The practical implications are profound, particularly in the field of CS and system identification:

  • Compressed Sensing: The RIP of Toeplitz matrices derived from these sequences implies they can be effectively used in CS to recover sparse signals from under-sampled data. This is especially important in scenarios where rapid data acquisition and storage efficiency are paramount.
  • System Identification: The Toeplitz structure inherently supports efficient implementation and storage, facilitating real-time processing in control systems and dynamic environments such as wireless communications. The polynomial decay of auto-correlation aids in mitigating noise and unmodeled dynamics, essential for robust system characterization.

Numerical Results and Real-World Impact

The paper's simulation results align with theoretical predictions, confirming that higher-order chirp sequences significantly outperform traditional pseudo-random binary sequences (PRBS) and sine-sweeps in terms of auto-correlation properties. The Monte Carlo simulations underline the robustness of the proposed Toeplitz matrices, showing favorable condition numbers, thus validating their practical applicability in large-scale problems.

Future Directions in AI

The research opens several future avenues:

  • Further Optimization: Exploring sequences derived from higher-order algebraic numbers or transcendental numbers could provide even more favorable auto-correlation properties.
  • Extended Applications: While the focus is on linear system identification, the deterministic sequences and structured matrices could be adapted for non-linear system identification and other domains requiring efficient sparse representations.
  • Integration with Advanced AI Techniques: Leveraging these deterministic designs in combination with advanced AI techniques such as deep learning could enhance the efficiency and robustness of AI systems in tasks involving high-dimensional data.
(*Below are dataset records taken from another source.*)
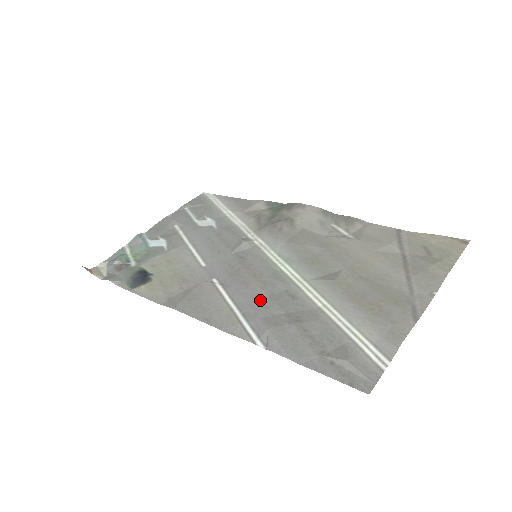
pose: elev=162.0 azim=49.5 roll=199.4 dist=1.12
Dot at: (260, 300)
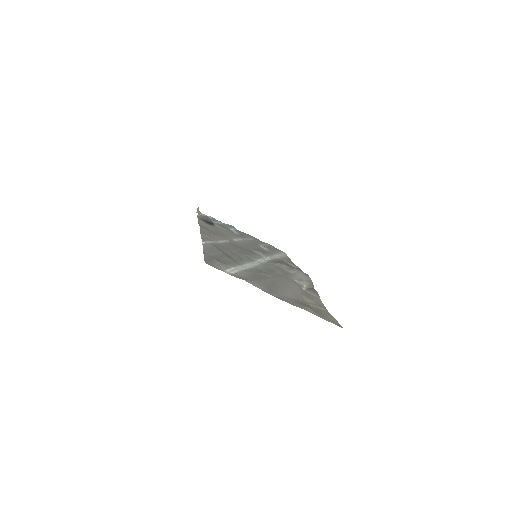
Dot at: (229, 250)
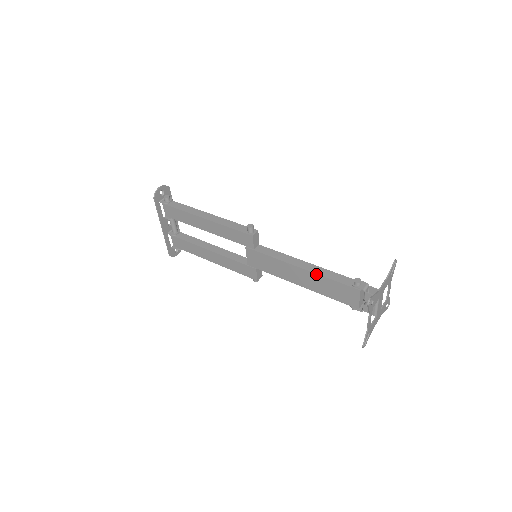
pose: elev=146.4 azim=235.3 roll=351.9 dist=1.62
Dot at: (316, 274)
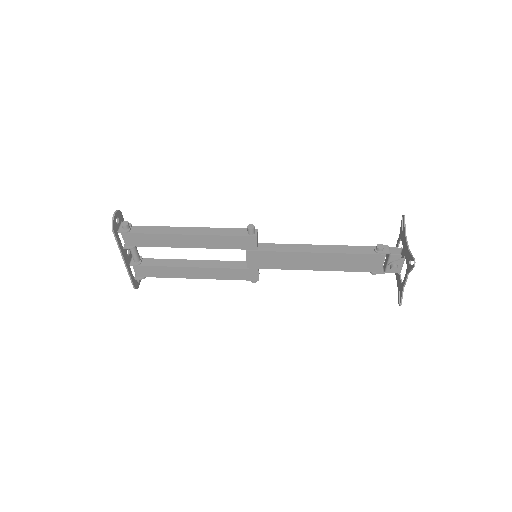
Dot at: (336, 254)
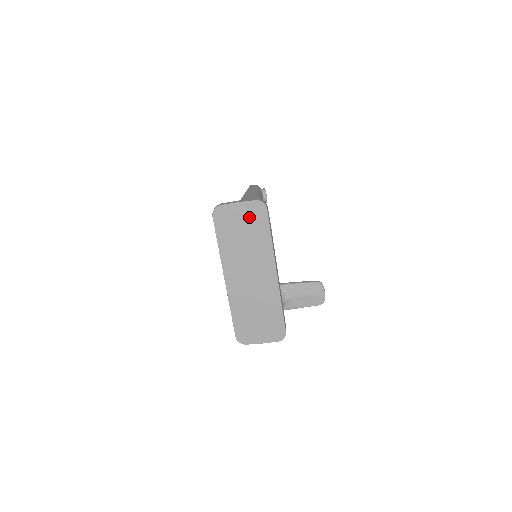
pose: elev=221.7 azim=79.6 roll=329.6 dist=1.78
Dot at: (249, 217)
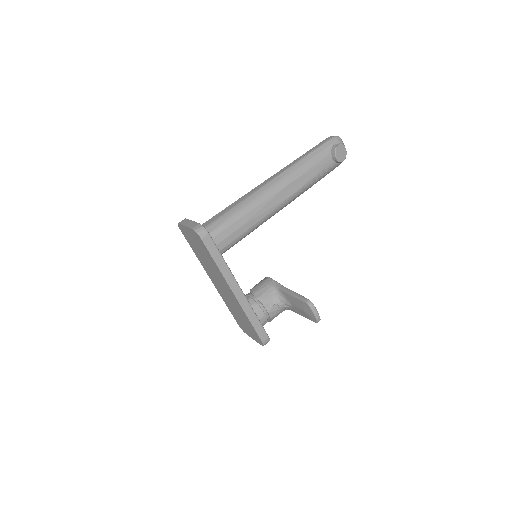
Dot at: (197, 241)
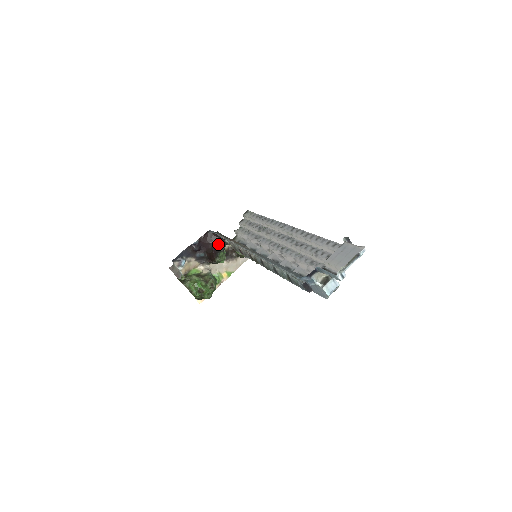
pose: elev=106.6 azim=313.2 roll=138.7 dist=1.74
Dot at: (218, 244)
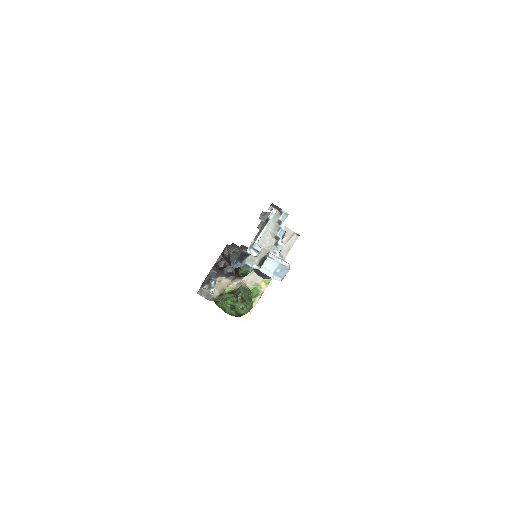
Dot at: occluded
In conclusion, the paper offers significant advancements in the design of deterministic sequences and structured matrices with provable guarantees, showing considerable promise for compressed sensing and system identification. These contributions are likely to impact both theoretical research and practical implementations, fostering innovation in fields reliant on efficient signal processing and data acquisition methods.